Supplied text:

──────────────────────────────

These students, whatever their cause, show no respect for their professors and have destroyed facilities at the very universities at which they receive their education. They should be reprimanded, suspended or even expelled in accordance with university regulations.

It defeats the pedagogical objective of tertiary education if universities continue to be cowed by these unruly and lawbreaking students.

K.Y. Tan, North Point

Young protester’s injury should be wake-up call

I am writing in response to the report (“Students demand school apology after boycott pupil injured in police chase”, September 4) on Tai Po secondary school students being chased by the police. I felt furious when I learned about this. Both the police and radical protesters are to blame.

I am an alumnus of the injured student’s school. Seeing my dearest teachers and former schoolmates upset, I urge protesters to stop using violence and the government to face the issue bravely. It should not allow these accidents to happen to students.

I am against the passing of the extradition bill and joined several peaceful marches against it, but I always remind myself that violence will not solve the problem. The government has no reason to listen to a gang of barbarians. Now, the government sees all who oppose the bill as radical. Do we really want a Hong Kong in which we solve problems by fighting in the street?

Meanwhile, the government should give the city a rational response. Why would Hong Kong students get involved in this movement? Hong Kong students are known to be devoted to their studies.

──────────────────────────────

Raw data:
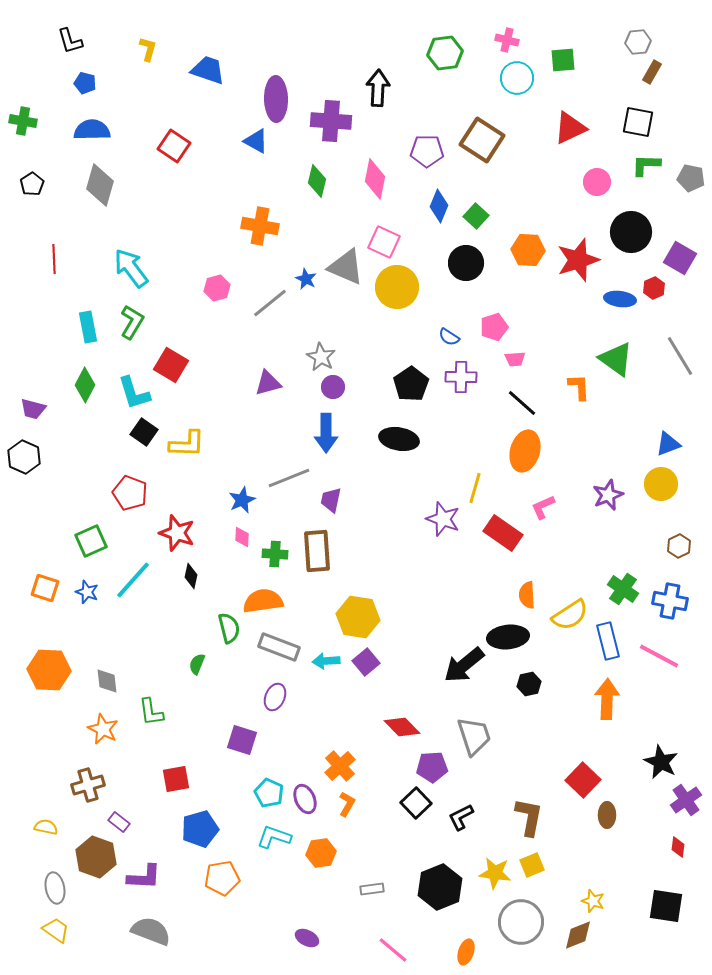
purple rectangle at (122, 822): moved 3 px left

──────────────────────────────

Exercise brief:
Can you write what follows the last sentence of the letters on Hong Kong's student protests, picking up after "Hong Kong students are known to be devoted to their studies."?

Exercise result:
Students are not protesting because they have no school work – in fact, they face loads of pressure – but because this issue is so big that everyone, including students, feel they have to play a part.

Chan Oi-ching, Fanling

Protesting students should study history and law

If Hong Kong students protest on Mondays, they should spend each Monday learning about constitutional law, the separation of powers between the legislature, judiciary and executive branch, Westminster parliament, why King Charles I lost his head, why the queen of Great Britain is banned from entering parliament uninvited, how common law, like morality, rests embedded in every individual citizen waiting to be discovered, why juries are selected from common people, the American constitution and the Australian constitution.

This can be taught in an exciting and age-appropriate manner. This knowledge will help clarify the inherited liberties which the young are fighting to defend.